____ INFORMATION
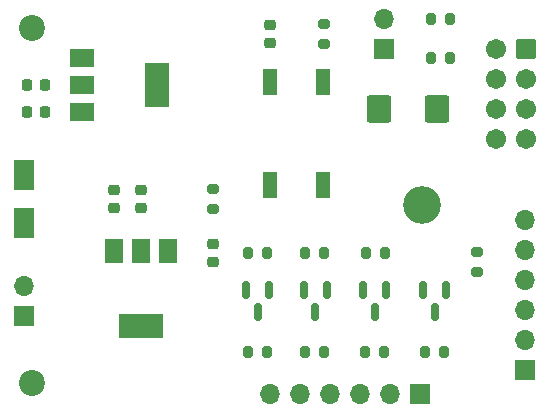
<source format=gts>
%TF.GenerationSoftware,KiCad,Pcbnew,6.0.11*%
%TF.CreationDate,2024-08-04T21:37:39+01:00*%
%TF.ProjectId,ESPboard,45535062-6f61-4726-942e-6b696361645f,rev?*%
%TF.SameCoordinates,PX87a6900PY5d04800*%
%TF.FileFunction,Soldermask,Top*%
%TF.FilePolarity,Negative*%
%FSLAX46Y46*%
G04 Gerber Fmt 4.6, Leading zero omitted, Abs format (unit mm)*
G04 Created by KiCad (PCBNEW 6.0.11) date 2024-08-04 21:37:39*
%MOMM*%
%LPD*%
G01*
G04 APERTURE LIST*
G04 Aperture macros list*
%AMRoundRect*
0 Rectangle with rounded corners*
0 $1 Rounding radius*
0 $2 $3 $4 $5 $6 $7 $8 $9 X,Y pos of 4 corners*
0 Add a 4 corners polygon primitive as box body*
4,1,4,$2,$3,$4,$5,$6,$7,$8,$9,$2,$3,0*
0 Add four circle primitives for the rounded corners*
1,1,$1+$1,$2,$3*
1,1,$1+$1,$4,$5*
1,1,$1+$1,$6,$7*
1,1,$1+$1,$8,$9*
0 Add four rect primitives between the rounded corners*
20,1,$1+$1,$2,$3,$4,$5,0*
20,1,$1+$1,$4,$5,$6,$7,0*
20,1,$1+$1,$6,$7,$8,$9,0*
20,1,$1+$1,$8,$9,$2,$3,0*%
G04 Aperture macros list end*
%ADD10C,3.200000*%
%ADD11RoundRect,0.102000X-0.750000X0.750000X-0.750000X-0.750000X0.750000X-0.750000X0.750000X0.750000X0*%
%ADD12C,1.704000*%
%ADD13R,1.700000X1.700000*%
%ADD14O,1.700000X1.700000*%
%ADD15RoundRect,0.225000X0.225000X0.250000X-0.225000X0.250000X-0.225000X-0.250000X0.225000X-0.250000X0*%
%ADD16RoundRect,0.225000X-0.250000X0.225000X-0.250000X-0.225000X0.250000X-0.225000X0.250000X0.225000X0*%
%ADD17R,1.500000X2.000000*%
%ADD18R,3.800000X2.000000*%
%ADD19RoundRect,0.250000X0.787500X0.925000X-0.787500X0.925000X-0.787500X-0.925000X0.787500X-0.925000X0*%
%ADD20RoundRect,0.218750X-0.256250X0.218750X-0.256250X-0.218750X0.256250X-0.218750X0.256250X0.218750X0*%
%ADD21RoundRect,0.150000X-0.150000X0.587500X-0.150000X-0.587500X0.150000X-0.587500X0.150000X0.587500X0*%
%ADD22RoundRect,0.200000X-0.200000X-0.275000X0.200000X-0.275000X0.200000X0.275000X-0.200000X0.275000X0*%
%ADD23RoundRect,0.200000X0.200000X0.275000X-0.200000X0.275000X-0.200000X-0.275000X0.200000X-0.275000X0*%
%ADD24C,2.200000*%
%ADD25R,1.800000X2.500000*%
%ADD26RoundRect,0.225000X0.250000X-0.225000X0.250000X0.225000X-0.250000X0.225000X-0.250000X-0.225000X0*%
%ADD27RoundRect,0.200000X0.275000X-0.200000X0.275000X0.200000X-0.275000X0.200000X-0.275000X-0.200000X0*%
%ADD28RoundRect,0.200000X-0.275000X0.200000X-0.275000X-0.200000X0.275000X-0.200000X0.275000X0.200000X0*%
%ADD29R,2.000000X1.500000*%
%ADD30R,2.000000X3.800000*%
%ADD31R,1.300000X2.250000*%
G04 APERTURE END LIST*
D10*
X36000000Y-18000000D03*
D11*
X44776000Y-4826000D03*
D12*
X44776000Y-7366000D03*
X44776000Y-9906000D03*
X44776000Y-12446000D03*
X42236000Y-4826000D03*
X42236000Y-7366000D03*
X42236000Y-9906000D03*
X42236000Y-12446000D03*
D13*
X32766000Y-4844000D03*
D14*
X32766000Y-2304000D03*
D15*
X4077000Y-7874000D03*
X2527000Y-7874000D03*
D16*
X23114000Y-2794000D03*
X23114000Y-4344000D03*
D13*
X2286000Y-27432000D03*
D14*
X2286000Y-24892000D03*
D17*
X14492000Y-21957500D03*
D18*
X12192000Y-28257500D03*
D17*
X12192000Y-21957500D03*
X9892000Y-21957500D03*
D19*
X37260500Y-9906000D03*
X32335500Y-9906000D03*
D20*
X18288000Y-21310500D03*
X18288000Y-22885500D03*
D21*
X32954000Y-25224500D03*
X31054000Y-25224500D03*
X32004000Y-27099500D03*
D22*
X26099000Y-30480000D03*
X27749000Y-30480000D03*
D23*
X27749000Y-22098000D03*
X26099000Y-22098000D03*
D24*
X3000000Y-3000000D03*
D22*
X21273000Y-30480000D03*
X22923000Y-30480000D03*
D13*
X44704000Y-32004000D03*
D14*
X44704000Y-29464000D03*
X44704000Y-26924000D03*
X44704000Y-24384000D03*
X44704000Y-21844000D03*
X44704000Y-19304000D03*
D25*
X2286000Y-15521000D03*
X2286000Y-19521000D03*
D13*
X35814000Y-34036000D03*
D14*
X33274000Y-34036000D03*
X30734000Y-34036000D03*
X28194000Y-34036000D03*
X25654000Y-34036000D03*
X23114000Y-34036000D03*
D21*
X38034000Y-25224500D03*
X36134000Y-25224500D03*
X37084000Y-27099500D03*
D22*
X36259000Y-30480000D03*
X37909000Y-30480000D03*
D23*
X38417000Y-5588000D03*
X36767000Y-5588000D03*
D26*
X12192000Y-18301000D03*
X12192000Y-16751000D03*
D23*
X32892000Y-22098000D03*
X31242000Y-22098000D03*
D27*
X40640000Y-23685000D03*
X40640000Y-22035000D03*
D21*
X23048000Y-25224500D03*
X21148000Y-25224500D03*
X22098000Y-27099500D03*
D23*
X38417000Y-2286000D03*
X36767000Y-2286000D03*
D22*
X31179000Y-30480000D03*
X32829000Y-30480000D03*
D26*
X9906000Y-18301000D03*
X9906000Y-16751000D03*
D23*
X22923000Y-22098000D03*
X21273000Y-22098000D03*
D27*
X18288000Y-18351000D03*
X18288000Y-16701000D03*
D24*
X3000000Y-33068000D03*
D28*
X27686000Y-2744000D03*
X27686000Y-4394000D03*
D15*
X4077000Y-10160000D03*
X2527000Y-10160000D03*
D29*
X7264000Y-5574000D03*
X7264000Y-7874000D03*
D30*
X13564000Y-7874000D03*
D29*
X7264000Y-10174000D03*
D21*
X27937000Y-25224500D03*
X26037000Y-25224500D03*
X26987000Y-27099500D03*
D31*
X23150000Y-16326000D03*
X23150000Y-7576000D03*
X27650000Y-7576000D03*
X27650000Y-16326000D03*
M02*

</source>
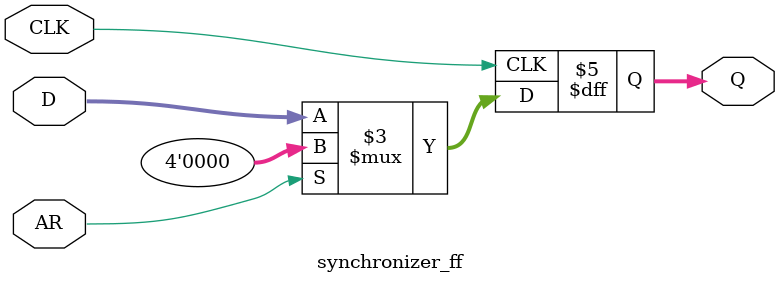
<source format=v>
module synchronizer_ff(
  input [3:0] D,
  input CLK,
  input AR,
  output reg [3:0] Q
);

  always @(posedge CLK) begin
    if (AR) begin
      Q <= 4'b0000;
    end else begin
      Q <= D;
    end
  end

endmodule
</source>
________
EXERCISE DETAILS
Within the listing above, give again exactly every line from the line with "X40640000Y-22035000D03*" through the line with "X27686000Y-2744000D03*", both included, and no other line.

ANSWER TO THE EXERCISE
X40640000Y-22035000D03*
D21*
X23048000Y-25224500D03*
X21148000Y-25224500D03*
X22098000Y-27099500D03*
D23*
X38417000Y-2286000D03*
X36767000Y-2286000D03*
D22*
X31179000Y-30480000D03*
X32829000Y-30480000D03*
D26*
X9906000Y-18301000D03*
X9906000Y-16751000D03*
D23*
X22923000Y-22098000D03*
X21273000Y-22098000D03*
D27*
X18288000Y-18351000D03*
X18288000Y-16701000D03*
D24*
X3000000Y-33068000D03*
D28*
X27686000Y-2744000D03*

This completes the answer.